Required Scopes ... `crm.objects.contacts.read` / `crm.objects.contacts.write` ... `crm.objects.companies.read` / `crm.objects.companies.write` ... `automation` ... `marketing-email` ... `reports`
Create a dedicated HubSpot private app token with only the scopes needed for the specific task, prefer read-only scopes for reporting, and rotate or remove the token when finished.
A mistaken or overly broad request could create, update, merge, export, or alter many HubSpot records.
The skill exposes a raw HubSpot API helper plus bulk import/export and merge workflows, but the provided instructions do not clearly require user confirmation or scoped dry-runs before high-impact mutations.
`./scripts/hs-api.sh POST /crm/v3/objects/companies ...` and `./scripts/bulk-import.sh [object-type] [csv-file] ... ./scripts/merge-records.sh [object-type] [primary-id] [duplicate-id]`
Use this skill only for specific, reviewed HubSpot tasks; require explicit approval before imports, merges, deletes, workflow changes, or bulk updates.

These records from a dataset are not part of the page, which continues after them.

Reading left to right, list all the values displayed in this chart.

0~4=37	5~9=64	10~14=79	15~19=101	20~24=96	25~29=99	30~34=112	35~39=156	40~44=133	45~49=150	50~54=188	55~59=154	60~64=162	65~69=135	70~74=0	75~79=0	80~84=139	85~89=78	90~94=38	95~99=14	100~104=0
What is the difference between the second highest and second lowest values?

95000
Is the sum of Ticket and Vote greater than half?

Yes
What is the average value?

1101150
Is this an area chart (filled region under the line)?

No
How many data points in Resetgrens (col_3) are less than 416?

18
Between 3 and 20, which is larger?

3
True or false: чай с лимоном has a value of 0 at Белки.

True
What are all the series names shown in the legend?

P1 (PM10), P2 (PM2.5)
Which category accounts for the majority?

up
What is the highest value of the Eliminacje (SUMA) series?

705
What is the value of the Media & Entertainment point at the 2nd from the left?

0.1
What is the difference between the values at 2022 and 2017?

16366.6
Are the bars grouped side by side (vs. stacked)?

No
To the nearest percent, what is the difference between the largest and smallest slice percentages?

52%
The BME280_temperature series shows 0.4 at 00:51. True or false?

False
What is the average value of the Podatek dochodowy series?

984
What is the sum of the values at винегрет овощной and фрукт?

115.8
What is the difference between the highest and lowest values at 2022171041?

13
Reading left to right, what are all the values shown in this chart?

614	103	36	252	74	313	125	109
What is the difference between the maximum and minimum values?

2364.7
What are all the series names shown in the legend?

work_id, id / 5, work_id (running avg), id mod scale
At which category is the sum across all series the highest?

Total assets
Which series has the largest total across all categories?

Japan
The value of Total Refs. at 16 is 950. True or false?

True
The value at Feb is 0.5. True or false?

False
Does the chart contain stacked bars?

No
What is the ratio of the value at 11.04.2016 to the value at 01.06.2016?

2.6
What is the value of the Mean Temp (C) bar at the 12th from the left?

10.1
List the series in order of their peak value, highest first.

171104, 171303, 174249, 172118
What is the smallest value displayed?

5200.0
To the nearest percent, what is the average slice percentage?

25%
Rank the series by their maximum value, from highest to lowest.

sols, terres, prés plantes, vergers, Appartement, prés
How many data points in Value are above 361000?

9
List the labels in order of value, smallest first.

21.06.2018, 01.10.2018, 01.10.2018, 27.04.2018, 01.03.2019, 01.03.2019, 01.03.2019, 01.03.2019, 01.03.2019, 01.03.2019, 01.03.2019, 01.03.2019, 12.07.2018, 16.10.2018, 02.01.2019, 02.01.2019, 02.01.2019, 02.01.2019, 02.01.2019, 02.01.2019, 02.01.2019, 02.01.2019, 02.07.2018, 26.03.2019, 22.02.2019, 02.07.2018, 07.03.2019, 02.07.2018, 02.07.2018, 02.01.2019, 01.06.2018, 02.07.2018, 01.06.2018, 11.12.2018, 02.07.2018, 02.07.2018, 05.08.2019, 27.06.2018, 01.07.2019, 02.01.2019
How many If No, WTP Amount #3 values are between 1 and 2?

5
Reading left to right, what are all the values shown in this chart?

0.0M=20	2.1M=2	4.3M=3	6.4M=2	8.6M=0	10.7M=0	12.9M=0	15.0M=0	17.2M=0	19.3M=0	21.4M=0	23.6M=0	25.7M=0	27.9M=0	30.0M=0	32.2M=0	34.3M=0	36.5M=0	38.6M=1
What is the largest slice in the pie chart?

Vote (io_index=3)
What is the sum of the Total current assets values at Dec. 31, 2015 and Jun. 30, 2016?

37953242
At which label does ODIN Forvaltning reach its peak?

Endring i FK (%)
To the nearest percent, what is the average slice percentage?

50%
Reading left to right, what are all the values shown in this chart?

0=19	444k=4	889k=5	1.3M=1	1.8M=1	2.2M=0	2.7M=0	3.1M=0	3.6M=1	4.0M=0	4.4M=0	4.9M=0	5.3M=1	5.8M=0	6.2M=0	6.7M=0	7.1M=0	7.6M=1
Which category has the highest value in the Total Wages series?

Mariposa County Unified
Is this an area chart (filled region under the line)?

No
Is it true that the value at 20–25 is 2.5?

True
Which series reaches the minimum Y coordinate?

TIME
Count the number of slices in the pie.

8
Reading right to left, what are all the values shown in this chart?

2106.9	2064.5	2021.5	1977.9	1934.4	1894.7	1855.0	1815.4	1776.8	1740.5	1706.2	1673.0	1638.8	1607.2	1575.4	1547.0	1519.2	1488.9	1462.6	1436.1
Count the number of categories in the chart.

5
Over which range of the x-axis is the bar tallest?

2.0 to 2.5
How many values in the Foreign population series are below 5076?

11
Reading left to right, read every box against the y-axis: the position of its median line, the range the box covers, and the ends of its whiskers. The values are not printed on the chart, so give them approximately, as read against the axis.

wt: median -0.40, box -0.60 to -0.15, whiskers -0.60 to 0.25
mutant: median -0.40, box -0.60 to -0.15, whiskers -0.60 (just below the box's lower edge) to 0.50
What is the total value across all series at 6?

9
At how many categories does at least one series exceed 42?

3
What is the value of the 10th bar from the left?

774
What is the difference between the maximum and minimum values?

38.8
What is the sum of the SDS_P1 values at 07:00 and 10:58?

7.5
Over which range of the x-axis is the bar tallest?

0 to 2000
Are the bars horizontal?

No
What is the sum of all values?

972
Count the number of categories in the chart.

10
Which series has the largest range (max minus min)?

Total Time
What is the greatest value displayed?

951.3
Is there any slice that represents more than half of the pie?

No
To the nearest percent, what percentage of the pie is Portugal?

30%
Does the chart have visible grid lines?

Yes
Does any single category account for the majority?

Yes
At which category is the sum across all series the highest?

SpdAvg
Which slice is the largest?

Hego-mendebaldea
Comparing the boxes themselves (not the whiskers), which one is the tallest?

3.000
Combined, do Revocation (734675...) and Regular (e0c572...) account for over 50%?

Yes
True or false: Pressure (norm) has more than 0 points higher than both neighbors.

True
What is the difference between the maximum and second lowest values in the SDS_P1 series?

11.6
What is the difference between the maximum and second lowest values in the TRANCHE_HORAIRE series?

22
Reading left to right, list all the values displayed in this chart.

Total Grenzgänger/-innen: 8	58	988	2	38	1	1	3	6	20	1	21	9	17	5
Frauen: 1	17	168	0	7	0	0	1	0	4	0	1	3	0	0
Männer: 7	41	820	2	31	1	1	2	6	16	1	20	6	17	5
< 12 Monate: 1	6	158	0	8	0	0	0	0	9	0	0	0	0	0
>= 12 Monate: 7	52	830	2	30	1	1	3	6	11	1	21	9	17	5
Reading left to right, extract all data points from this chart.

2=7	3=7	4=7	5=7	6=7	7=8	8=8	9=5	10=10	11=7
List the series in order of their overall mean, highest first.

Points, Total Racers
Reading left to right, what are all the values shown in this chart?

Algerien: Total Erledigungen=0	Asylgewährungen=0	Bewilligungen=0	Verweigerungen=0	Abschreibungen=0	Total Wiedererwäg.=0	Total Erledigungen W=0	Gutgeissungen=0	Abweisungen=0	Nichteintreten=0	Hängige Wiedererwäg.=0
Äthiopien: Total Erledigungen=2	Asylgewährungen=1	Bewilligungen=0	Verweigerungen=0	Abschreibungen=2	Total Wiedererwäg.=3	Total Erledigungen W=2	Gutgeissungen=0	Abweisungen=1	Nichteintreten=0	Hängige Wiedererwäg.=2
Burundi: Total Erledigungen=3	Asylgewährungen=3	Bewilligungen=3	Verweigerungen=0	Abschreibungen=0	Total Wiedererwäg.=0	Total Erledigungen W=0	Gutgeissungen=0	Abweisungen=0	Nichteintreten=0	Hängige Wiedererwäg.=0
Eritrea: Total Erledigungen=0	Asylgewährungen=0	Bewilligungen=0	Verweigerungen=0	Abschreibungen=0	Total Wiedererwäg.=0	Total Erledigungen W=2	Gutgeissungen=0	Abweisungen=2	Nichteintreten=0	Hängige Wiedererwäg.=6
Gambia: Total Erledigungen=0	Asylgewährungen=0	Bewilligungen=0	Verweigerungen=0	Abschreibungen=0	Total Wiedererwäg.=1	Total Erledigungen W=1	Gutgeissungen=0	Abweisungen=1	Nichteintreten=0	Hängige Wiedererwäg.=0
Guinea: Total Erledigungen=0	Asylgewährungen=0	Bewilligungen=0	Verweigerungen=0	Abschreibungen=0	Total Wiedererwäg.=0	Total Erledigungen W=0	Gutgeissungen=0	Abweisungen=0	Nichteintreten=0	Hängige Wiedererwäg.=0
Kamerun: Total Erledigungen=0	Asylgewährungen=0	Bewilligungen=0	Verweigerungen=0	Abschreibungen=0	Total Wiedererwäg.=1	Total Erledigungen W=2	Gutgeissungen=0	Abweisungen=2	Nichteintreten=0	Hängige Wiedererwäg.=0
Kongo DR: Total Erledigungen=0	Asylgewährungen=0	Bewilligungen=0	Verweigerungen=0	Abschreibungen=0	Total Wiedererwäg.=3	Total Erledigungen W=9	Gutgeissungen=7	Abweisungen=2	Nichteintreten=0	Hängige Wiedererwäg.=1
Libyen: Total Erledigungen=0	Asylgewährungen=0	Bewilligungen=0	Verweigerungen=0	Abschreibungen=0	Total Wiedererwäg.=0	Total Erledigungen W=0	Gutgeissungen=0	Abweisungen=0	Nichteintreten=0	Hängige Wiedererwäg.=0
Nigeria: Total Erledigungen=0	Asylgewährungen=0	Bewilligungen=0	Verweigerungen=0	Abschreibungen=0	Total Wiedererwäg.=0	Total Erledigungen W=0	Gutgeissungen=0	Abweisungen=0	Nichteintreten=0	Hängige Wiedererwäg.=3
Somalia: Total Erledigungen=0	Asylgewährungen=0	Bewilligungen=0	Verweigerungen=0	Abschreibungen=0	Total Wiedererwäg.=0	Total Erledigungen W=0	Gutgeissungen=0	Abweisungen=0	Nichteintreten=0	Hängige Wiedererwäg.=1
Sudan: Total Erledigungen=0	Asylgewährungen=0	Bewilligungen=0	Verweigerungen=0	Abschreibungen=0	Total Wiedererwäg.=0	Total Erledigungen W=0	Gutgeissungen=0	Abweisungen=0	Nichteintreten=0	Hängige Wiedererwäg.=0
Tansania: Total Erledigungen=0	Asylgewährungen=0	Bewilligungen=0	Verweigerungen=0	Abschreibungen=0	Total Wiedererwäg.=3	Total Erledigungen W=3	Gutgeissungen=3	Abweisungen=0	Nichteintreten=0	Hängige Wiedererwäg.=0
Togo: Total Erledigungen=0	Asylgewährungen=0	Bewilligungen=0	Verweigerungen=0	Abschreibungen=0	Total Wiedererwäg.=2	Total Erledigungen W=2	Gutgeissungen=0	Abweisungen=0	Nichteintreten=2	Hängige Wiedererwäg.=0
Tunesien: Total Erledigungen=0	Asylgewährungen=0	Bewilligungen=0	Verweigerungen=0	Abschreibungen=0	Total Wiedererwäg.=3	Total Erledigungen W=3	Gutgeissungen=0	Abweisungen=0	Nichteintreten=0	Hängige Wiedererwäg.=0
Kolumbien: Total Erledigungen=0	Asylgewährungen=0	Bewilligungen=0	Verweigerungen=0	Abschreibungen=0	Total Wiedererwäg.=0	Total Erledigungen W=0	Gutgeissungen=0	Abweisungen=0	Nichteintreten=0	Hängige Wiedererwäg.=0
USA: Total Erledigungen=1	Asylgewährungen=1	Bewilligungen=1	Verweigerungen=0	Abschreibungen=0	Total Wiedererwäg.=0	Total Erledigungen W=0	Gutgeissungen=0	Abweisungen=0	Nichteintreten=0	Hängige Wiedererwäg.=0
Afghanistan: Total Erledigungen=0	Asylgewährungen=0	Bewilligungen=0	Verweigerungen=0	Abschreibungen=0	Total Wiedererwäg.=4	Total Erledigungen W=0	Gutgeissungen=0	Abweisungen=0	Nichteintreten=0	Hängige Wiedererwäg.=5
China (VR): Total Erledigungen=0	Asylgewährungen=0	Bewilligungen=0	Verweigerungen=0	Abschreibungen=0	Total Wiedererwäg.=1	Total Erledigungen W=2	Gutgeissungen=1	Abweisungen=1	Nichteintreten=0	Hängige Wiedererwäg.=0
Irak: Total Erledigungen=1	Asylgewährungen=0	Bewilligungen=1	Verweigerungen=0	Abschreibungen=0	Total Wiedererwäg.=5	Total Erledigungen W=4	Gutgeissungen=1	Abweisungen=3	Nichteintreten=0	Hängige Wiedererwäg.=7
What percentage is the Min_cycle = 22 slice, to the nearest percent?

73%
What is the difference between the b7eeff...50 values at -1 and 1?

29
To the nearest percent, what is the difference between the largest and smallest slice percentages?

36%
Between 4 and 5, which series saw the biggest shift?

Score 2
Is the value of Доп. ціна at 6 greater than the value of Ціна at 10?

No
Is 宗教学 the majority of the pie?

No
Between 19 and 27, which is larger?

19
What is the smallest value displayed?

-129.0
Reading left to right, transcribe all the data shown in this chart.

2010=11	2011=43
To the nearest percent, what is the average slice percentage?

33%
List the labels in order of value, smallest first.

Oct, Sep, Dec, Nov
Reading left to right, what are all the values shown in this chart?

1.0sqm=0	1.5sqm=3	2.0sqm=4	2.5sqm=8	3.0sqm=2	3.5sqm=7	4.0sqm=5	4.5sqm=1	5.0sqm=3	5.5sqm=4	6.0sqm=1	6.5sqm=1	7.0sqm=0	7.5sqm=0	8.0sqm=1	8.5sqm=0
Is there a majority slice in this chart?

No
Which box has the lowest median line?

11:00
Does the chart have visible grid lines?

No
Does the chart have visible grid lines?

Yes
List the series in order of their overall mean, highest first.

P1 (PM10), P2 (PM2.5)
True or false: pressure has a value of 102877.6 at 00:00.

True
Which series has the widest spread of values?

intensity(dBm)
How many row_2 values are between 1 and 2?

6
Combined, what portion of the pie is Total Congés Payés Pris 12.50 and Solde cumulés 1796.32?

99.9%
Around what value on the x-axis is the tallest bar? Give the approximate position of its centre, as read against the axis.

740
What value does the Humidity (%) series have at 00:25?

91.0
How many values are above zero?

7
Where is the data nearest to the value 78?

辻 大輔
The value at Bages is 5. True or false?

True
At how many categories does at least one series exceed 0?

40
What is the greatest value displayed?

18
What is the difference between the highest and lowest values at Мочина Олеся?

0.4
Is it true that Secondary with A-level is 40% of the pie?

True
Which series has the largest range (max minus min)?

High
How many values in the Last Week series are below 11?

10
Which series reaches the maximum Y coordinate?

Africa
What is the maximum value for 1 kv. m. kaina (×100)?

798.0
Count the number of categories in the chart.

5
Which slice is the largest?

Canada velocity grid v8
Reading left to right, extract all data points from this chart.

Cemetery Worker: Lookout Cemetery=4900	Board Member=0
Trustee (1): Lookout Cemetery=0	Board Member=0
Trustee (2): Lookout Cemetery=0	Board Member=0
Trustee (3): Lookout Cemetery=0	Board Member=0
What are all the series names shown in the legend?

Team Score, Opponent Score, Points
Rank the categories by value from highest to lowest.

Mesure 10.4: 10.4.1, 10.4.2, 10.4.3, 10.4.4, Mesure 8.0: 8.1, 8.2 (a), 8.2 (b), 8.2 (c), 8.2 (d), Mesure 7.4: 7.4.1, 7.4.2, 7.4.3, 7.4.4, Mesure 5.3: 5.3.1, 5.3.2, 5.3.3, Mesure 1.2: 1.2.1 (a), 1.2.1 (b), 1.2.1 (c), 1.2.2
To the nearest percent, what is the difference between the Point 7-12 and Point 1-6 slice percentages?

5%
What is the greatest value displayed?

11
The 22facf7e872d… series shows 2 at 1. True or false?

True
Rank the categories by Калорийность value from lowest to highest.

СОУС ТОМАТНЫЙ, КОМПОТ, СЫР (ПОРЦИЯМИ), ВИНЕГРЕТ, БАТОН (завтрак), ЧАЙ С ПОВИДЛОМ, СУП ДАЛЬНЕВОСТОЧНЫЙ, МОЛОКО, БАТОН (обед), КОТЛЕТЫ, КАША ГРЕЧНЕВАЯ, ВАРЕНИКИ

Running the scripts can make HubSpot API calls using the provided token and may read or write local CSV/report files.
The skill directs users to execute local shell scripts. This is expected for the helper workflow, but it is still local code execution.
All scripts are in `scripts/` directory. Make executable first: `chmod +x scripts/*.sh`
Inspect the scripts and run them from a trusted directory with a least-privilege HubSpot token.